Okay, I’m going to try to carefully extricate myself from the karmic conundrum that is my criticism of Jon Jay batting leadoff. Dude’ been really good lately, notching five straight multi-hit games. It’s disingenuous to act upset about him batting leadoff, but because my criticism has clearly spurred this production, I fear what’ll happen if I give my blessing.
So I’ll just say I’m meh on it. The next three spots may as well be etched in stone, but Ben Zobrist batting fifth and playing left is something. Maybe something good, like when he smacked a two-run homer Sunday to provide some breathing room.
Addison Russell, Jason Heyward, and Javy Baez round out what looks like a really tough matchup for Cubs hitters.
Jon Lester assured everyone that he was neither hurt nor tired in the wake of the kind of poor outing that has been a little too commonplace for him this season. Not that he’s giving up seven runs all the time, though twice in the last five starts is sub-optimal, to say the least.
The numbers from his poor showing in Tampa were reminiscent of the outing against Cincy that led to his DL stint, though the underlying data doesn’t offer any dirtect correlation. That’s the good news. The bad news is that Lester has walked 11 men and has only struck out 10 in his last three starts. He had only given up three runs combined in two of those, though, so he’s still capable of putting up solid results.
The Cubs can clinch the division with a pair of victories in St. Louis, so while this isn’t a must-win for the veteran lefty, it’s going to have a playoff atmosphere. As much as anything else, I’m interested to see how he reacts in the face of that and his most recent showing.
Opposing Lester will be Luke Weaver, a 24-year-old whose emergence made Mike Leake even more expendable than Leake’s performance did on its own. Weaver is 7-1 with a 2.05 ERA and 2.36 FIP over eight starts with the Cardinals and he does it mainly with a fastball/changeup combo that relies on command and deception.
Much of that comes from a pitch he learned from Leake, Lance Lynn, and Seth Maness: the one-seamer. This isn’t a pitch that is actually classified yet, but FanGraphs’ Eno Sarris spoke to Weaver about that and his more traditional offerings.
Once people swing at Weaver’s four-seamer, they miss nearly a quarter of the time. That’s the 19th-best rate among starting pitchers who’ve thrown 200 four-seamers this year — this, despite a fastball that’s average in nearly every respect — horizontal movement, vertical movement, velocity and spin.
Weaver is in the bottom 9% of release points this year, surrounded mostly by pitchers who either feature lower arm slots (Sean Manaea and Carlos Martinez) or who are four or five inches shorter (like Ryan Dull and Kirby Yates).
“I get really low. When I throw it, the ball seems kind of like it’s rising because I get underneath it [unlike] guys that throw on a downward plane,” Weaver explained. “It’s an illusion. I’m coming from the ground up.”

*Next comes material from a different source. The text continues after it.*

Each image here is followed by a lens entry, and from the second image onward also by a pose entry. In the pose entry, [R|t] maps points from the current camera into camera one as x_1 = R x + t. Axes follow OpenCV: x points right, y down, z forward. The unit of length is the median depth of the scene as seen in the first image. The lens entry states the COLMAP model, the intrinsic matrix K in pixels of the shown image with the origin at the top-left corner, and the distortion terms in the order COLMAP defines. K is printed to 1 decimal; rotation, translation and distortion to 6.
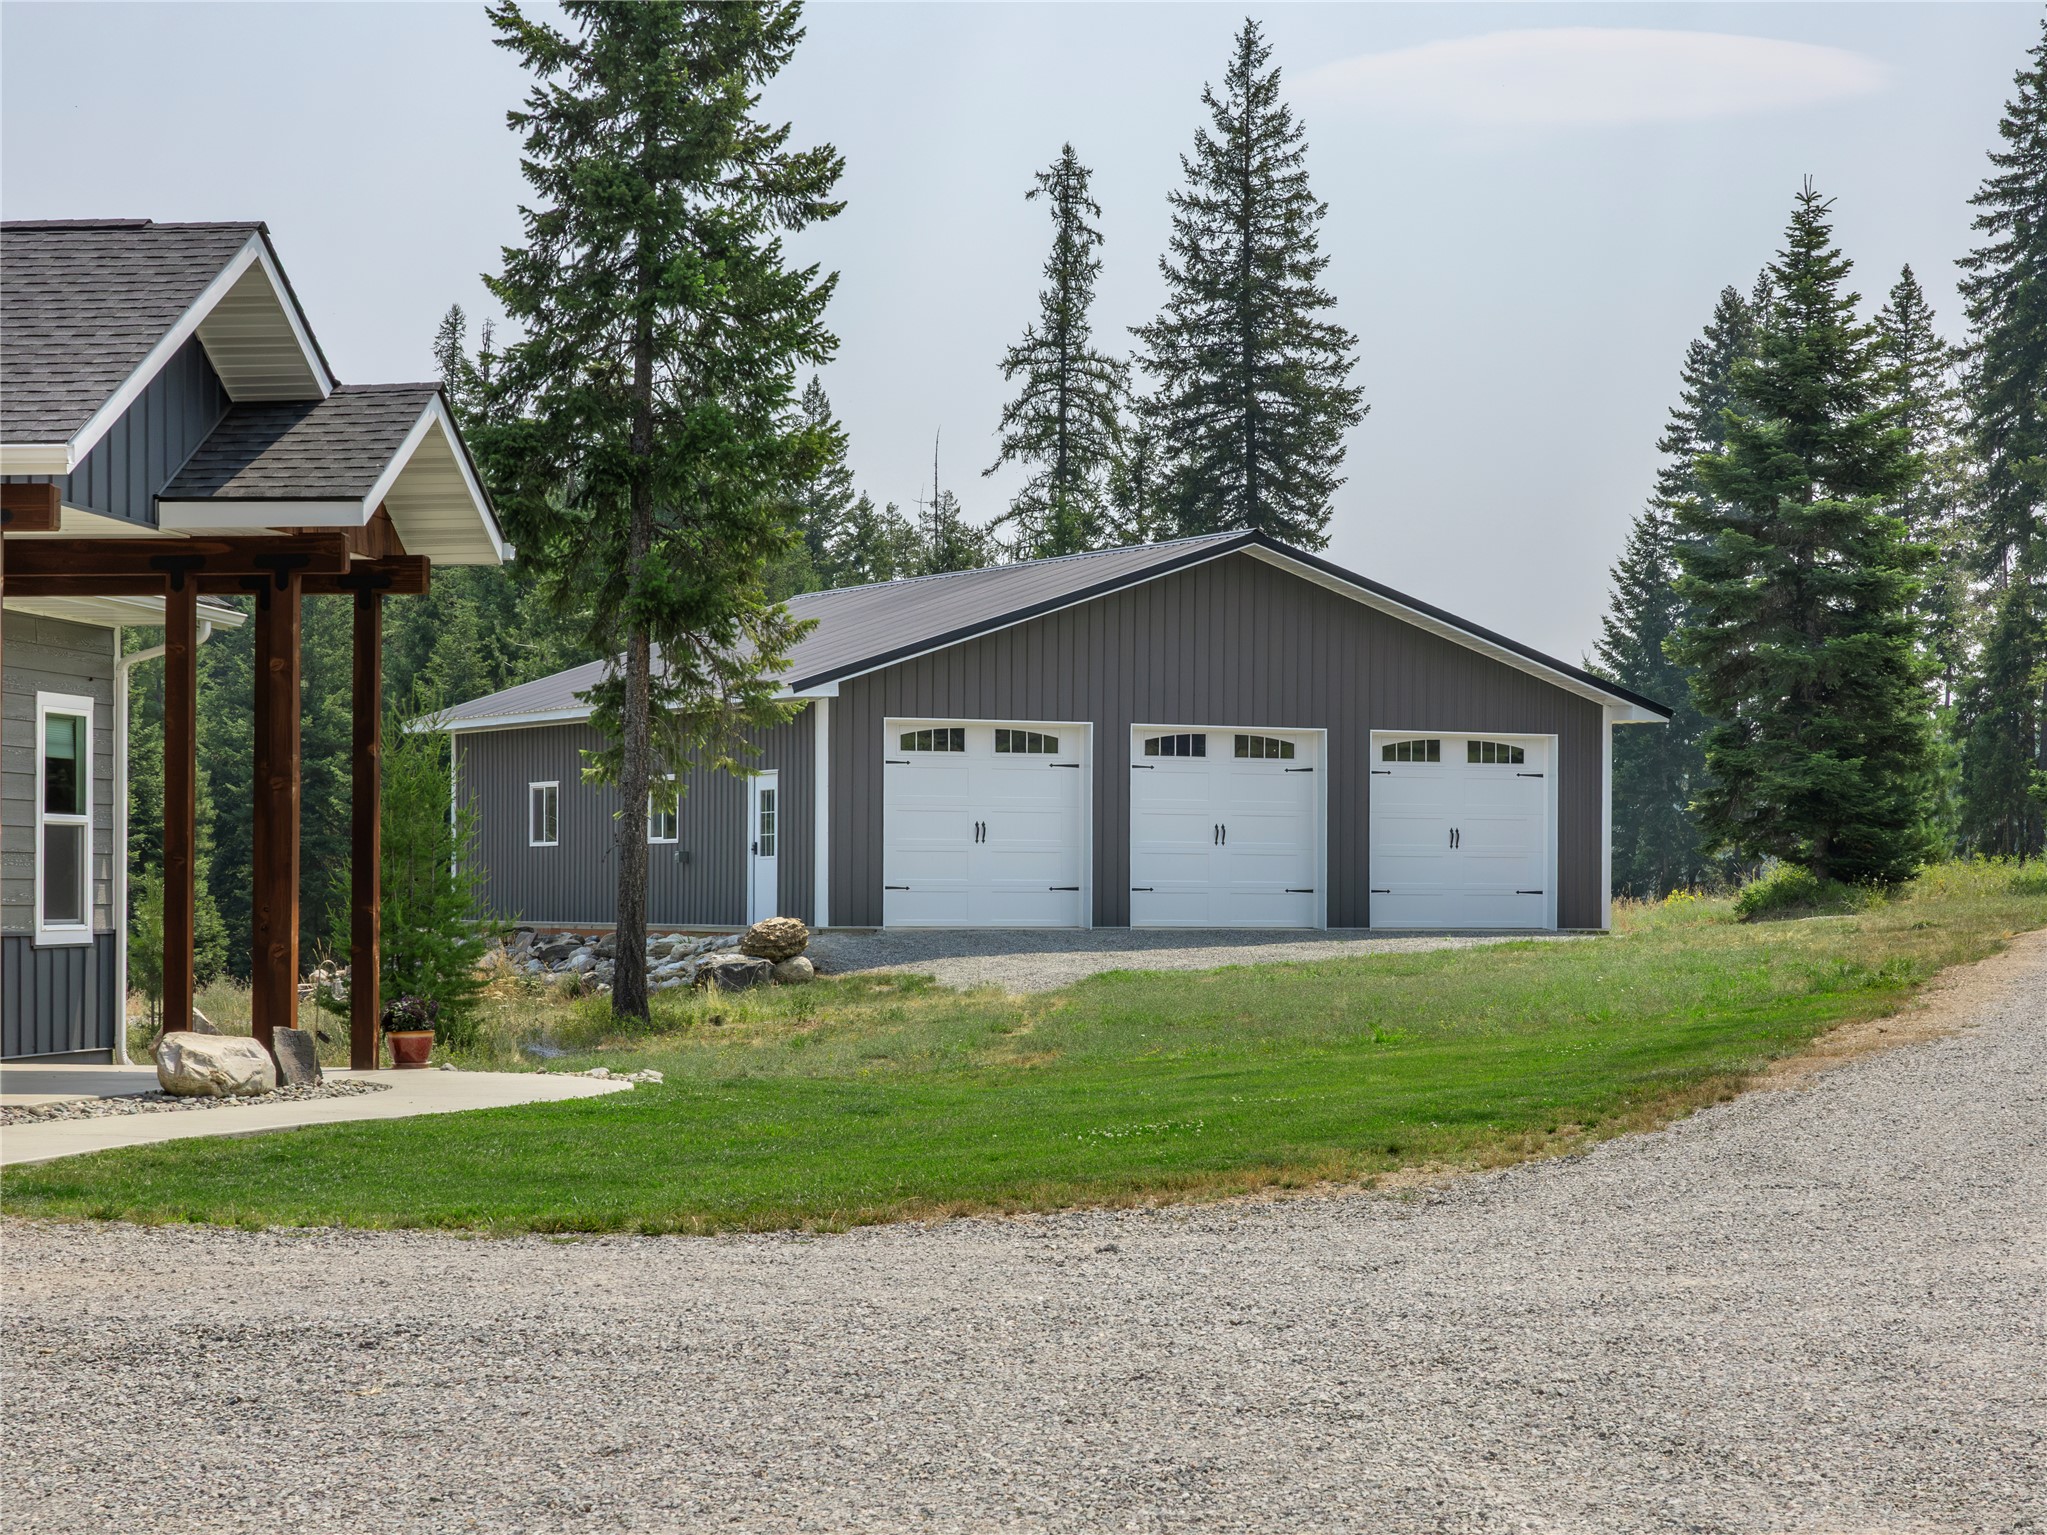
lens RADIAL K [[8101.1, 0, 1023.5], [0, 8101.1, 767.5], [0, 0, 1]] dist [0.116856, 3.117943]
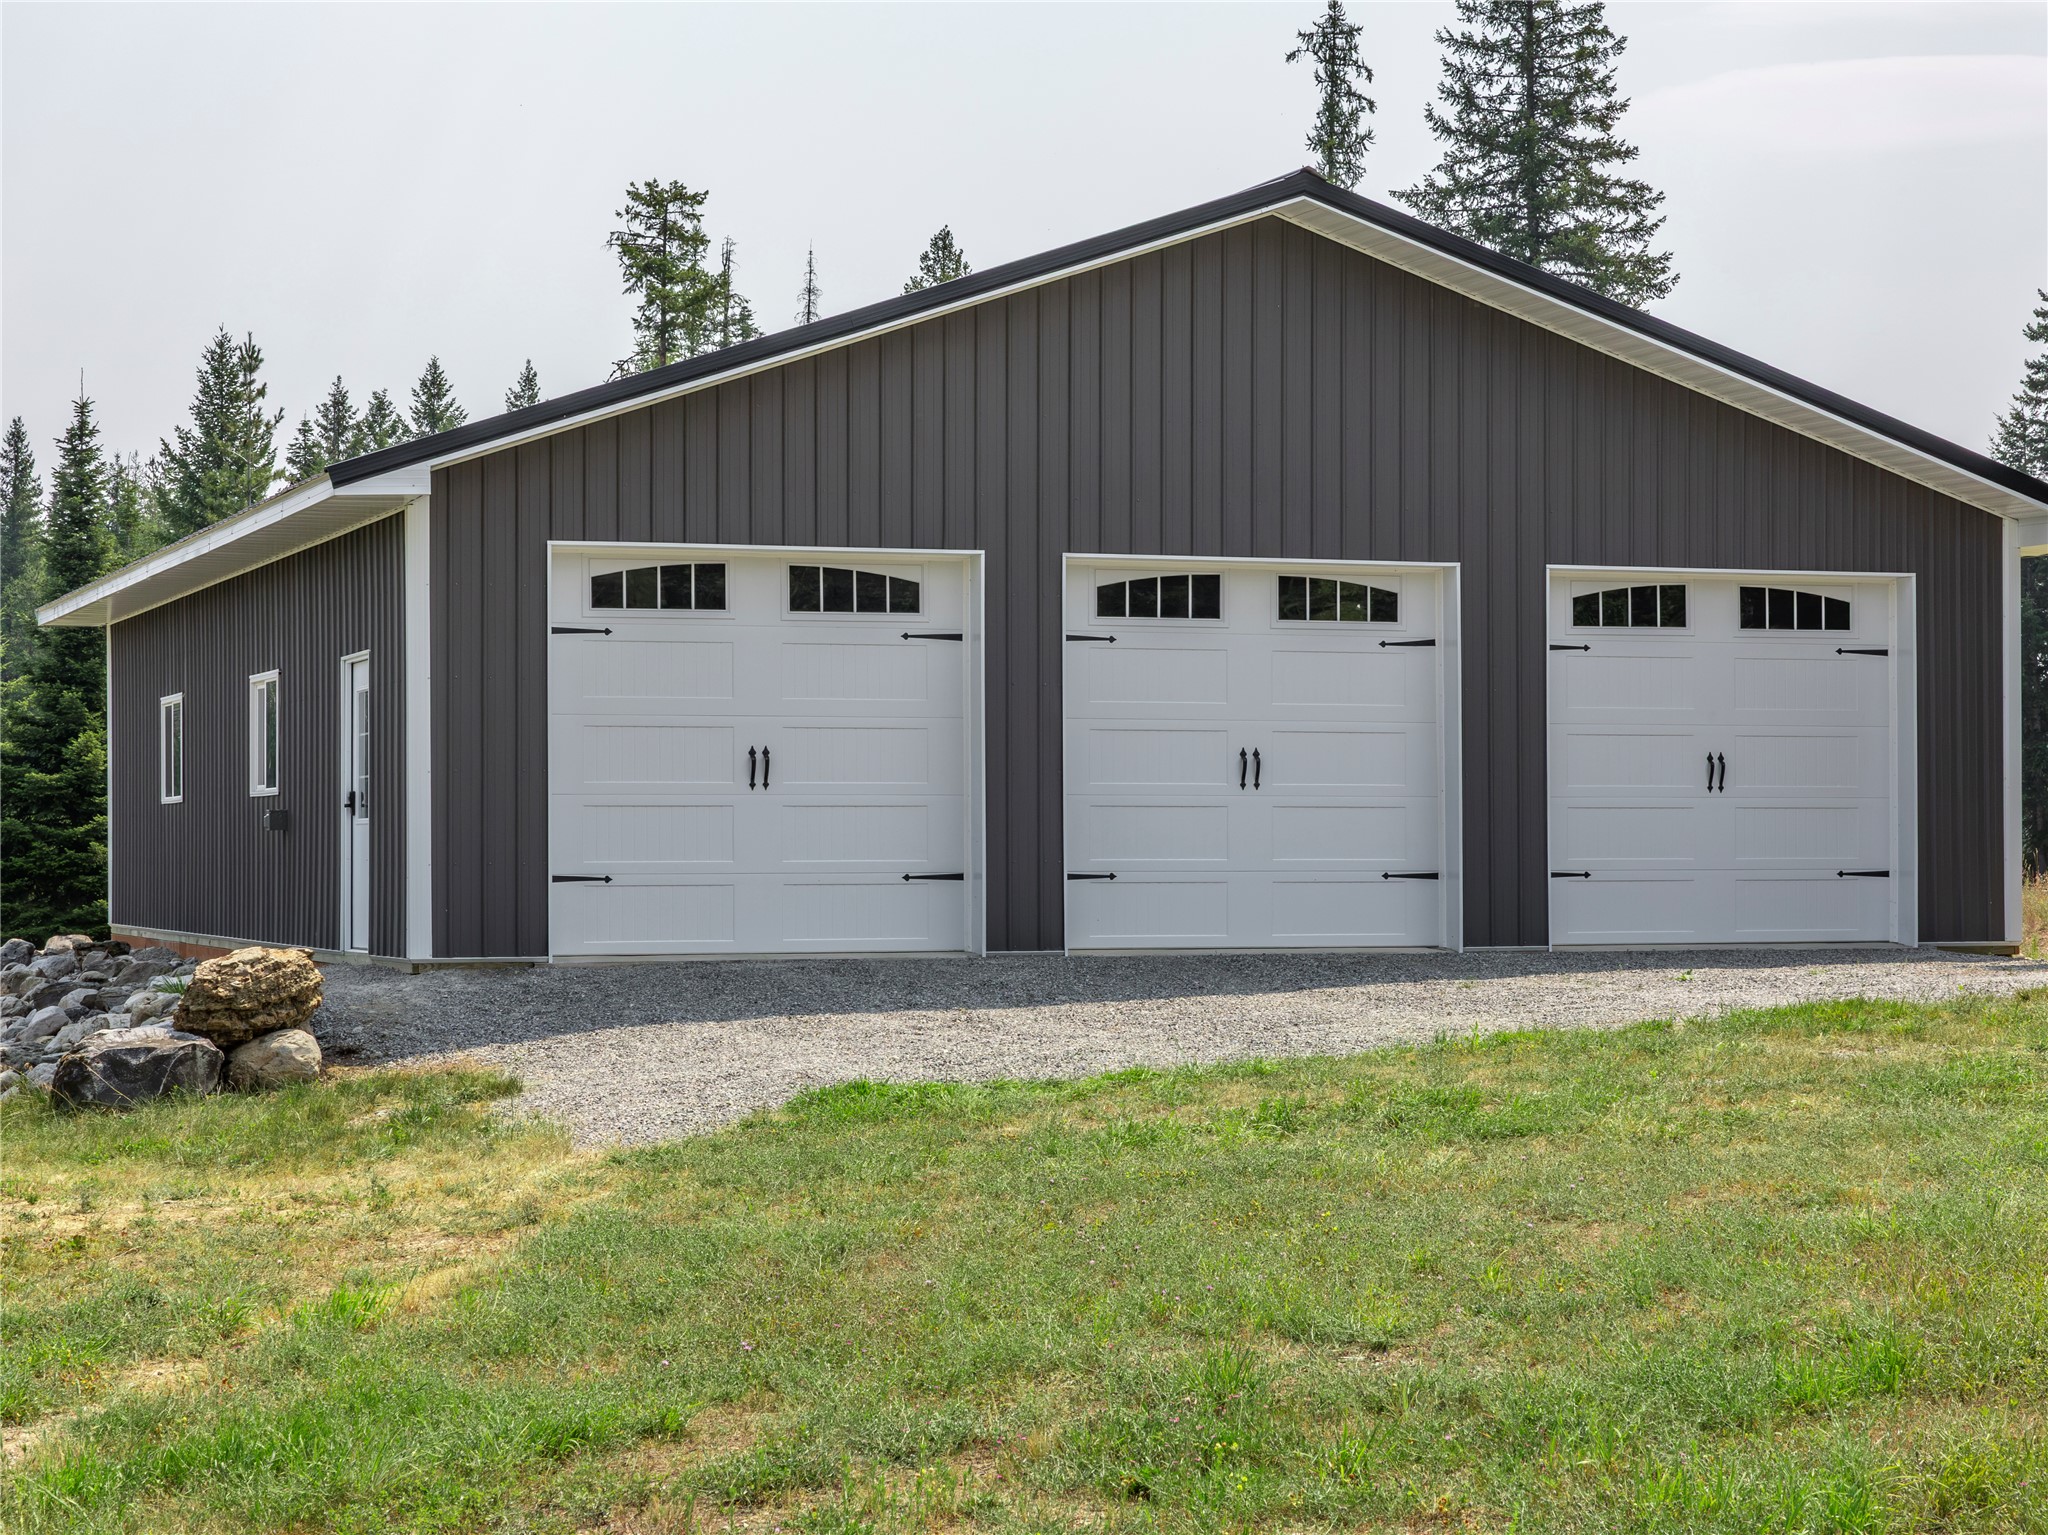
lens RADIAL K [[3971.4, 0, 1024.0], [0, 3971.4, 767.5], [0, 0, 1]] dist [0.077811, -0.079938]
pose [[0.988390, -0.010597, -0.151565, 0.037672], [0.010581, 0.999944, -0.000916, 0.006433], [0.151567, -0.000698, 0.988447, 0.579725]]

Having multiple fastballs is great, and Weaver has that good change — 36th in whiff rates (100 min) and second overall in ground-ball rate (78%) — but every additional pitch counts.
So Weaver’s been working on a curve to pair with his high fastball. “That pitch is something that’s new to me,” he said. “It’s a pitch that I’ve struggled with because I’m kind of three-quarters. My body sometimes wants to release that ball too early and then it kind of pops up and spins. You just have to make sure to stay over it with your body.”
As Sarris notes, Weaver will use that one-seam fastball more often to lefties and in ground-ball situations. He throws that one in the upper 80’s, while his four-seamer sits 93 or so. The change is in the mid-80’s and represents a very nice contrast to the hard stuff. Weaver’s breaking ball isn’t much to speak of at this point, but he’ll still throw the curve pretty often.
With his repertoire, Weaver has been much tougher against lefties this season, though it’s not as if righties have fared well. He’s given up a combined .230 wOBA and has allowed just a single home run at home this season. This one is going to be all about pitch recognition for the Cubs, trying to discern the difference between the fastball and change.
That is a tall task and may take a while to accomplish as they get used to seeing the young righty for the first time. Weaver is a strike-thrower and only walks 1.88 men per nine innings, so this isn’t a time to go up there trying to draw free passes. Expect a lot of swings and misses too, as he has put up 11.11 K/9.
I’d love to say I have a feeling that the Cubs are going to be the first team to really get to Weaver this season — his worst start saw him give up four earned to Arizona — but I think this could be a grind-fest. We’ll find out when he cuts loose his first offering at 7:15 CT on CSN Chicago.